Stimmt, bei Softwareupdates habe ich bisher meist nur einzelne Funktionen ersetzt, oder mal einen Datenbaustein, das war überschaubar. Nur einmal ist eine SPS in eine Urlöschanforderung gegangen (ich weiß bis heute nicht warum, war das alte Modell der 315-2DP, und der Schlüsselschalter war abgezogen) und danach musste ich das komplette Projekt neu aufspielen. Das war zum Glück in Spanien und die Telefonleitung war gut, hat aber trotzdem seine Zeit gedauert.

Aber ich denke da das Panel ja doch in den Funktionen recht begrenzt ist, sollte auch der zu übertragende Datensatz überschaubar sein. Oder werden Grafiken etwa unkompromiert übertragen?

Gruß
emtewe


----------



## Maxl (24 Juni 2009)

ups, sorry, da ist jetzt was doppelt


----------



## mark1rs (30 September 2009)

*Meine Erfahrungen*

Hallo zusammen,
ich hab zu dem Thema KTP oder Basic Panel folgende erfahrung gemacht.
1. Haben wir zur Zeit in einer Anlage mit 11 KTP 600 und einem KTP 1500 schon drei Ausfälle des Touchpad. Letzte Aussage von Siemens war das die alle austauschen wollen und eine Rückrufaktion starten werden.
2. Die Panel sind alle auf eine bestimmte Variablen oder PowerTag anzahl begrenzt. KTP 600 = 128 und KTP 1500  = 256. Wir sind da schon schnell an die Grenzen gestoßen.
3. Fernwartung in unserem fall kein Problem da wir hier ein Profinet haben und dazu eine sauberen zugang zum Netz vom Kunden erhalten haben.
4. Die Panels besitzen keinen Kartenslots für evtl. Sicherungen oder Archivierung.

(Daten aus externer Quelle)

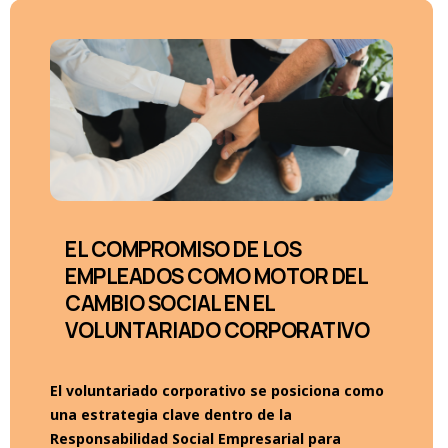
EL COMPROMISO DE LOS
EMPLEADOS COMO MOTOR DEL
CAMBIO SOCIAL EN EL
VOLUNTARIADO CORPORATIVO
El voluntariado corporativo se posiciona como
una estrategia clave dentro de la
Responsabilidad Social Empresarial para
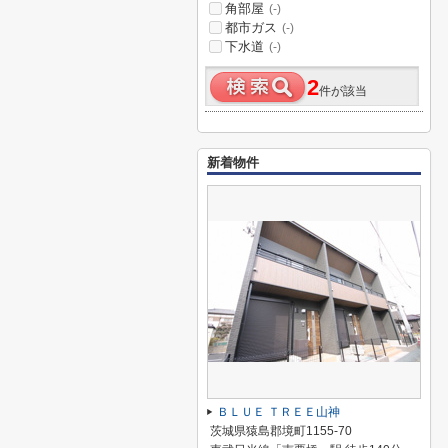
角部屋
(-)
都市ガス
(-)
下水道
(-)
2
件が該当
新着物件
ＢＬＵＥ ＴＲＥＥ山神
茨城県猿島郡境町1155-70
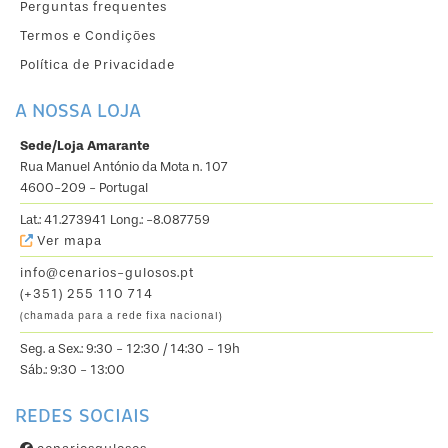
Perguntas frequentes
Termos e Condições
Política de Privacidade
A NOSSA LOJA
Sede/Loja Amarante
Rua Manuel António da Mota n. 107
4600-209 - Portugal
Lat.: 41.273941 Long.: -8.087759
Ver mapa
info@cenarios-gulosos.pt
(+351) 255 110 714
(chamada para a rede fixa nacional)
Seg. a Sex.: 9:30 - 12:30 / 14:30 - 19h
Sáb.: 9:30 - 13:00
REDES SOCIAIS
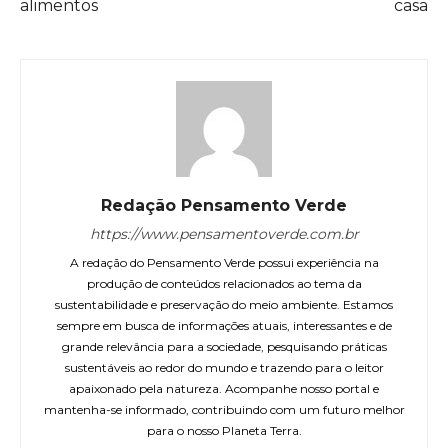
alimentos
casa
Redação Pensamento Verde
https://www.pensamentoverde.com.br
A redação do Pensamento Verde possui experiência na
produção de conteúdos relacionados ao tema da
sustentabilidade e preservação do meio ambiente. Estamos
sempre em busca de informações atuais, interessantes e de
grande relevância para a sociedade, pesquisando práticas
sustentáveis ao redor do mundo e trazendo para o leitor
apaixonado pela natureza. Acompanhe nosso portal e
mantenha-se informado, contribuindo com um futuro melhor
para o nosso Planeta Terra.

Wenn also eine TS-Adapter verbindung genutzt verden soll würde ich es auf jeden fall vermeiden die HMI Geräte zu bespielen. Wenn der Transfer abbricht ist so zu sagen Holland in not. Die Möglichkeit per HTTP o.ä. auf die Panels zu kommen haben wir auch vermisst, konnten uns aber helfen in dem wir einfach dir RT auf einem userer Rechner laufen liesen.

Fazit: Nur für wirklich kleine Applikationen gedacht. Deshalb auch der kleine Preis im Vergleich zu den anderen TP' und OP's

Gruß

MM


----------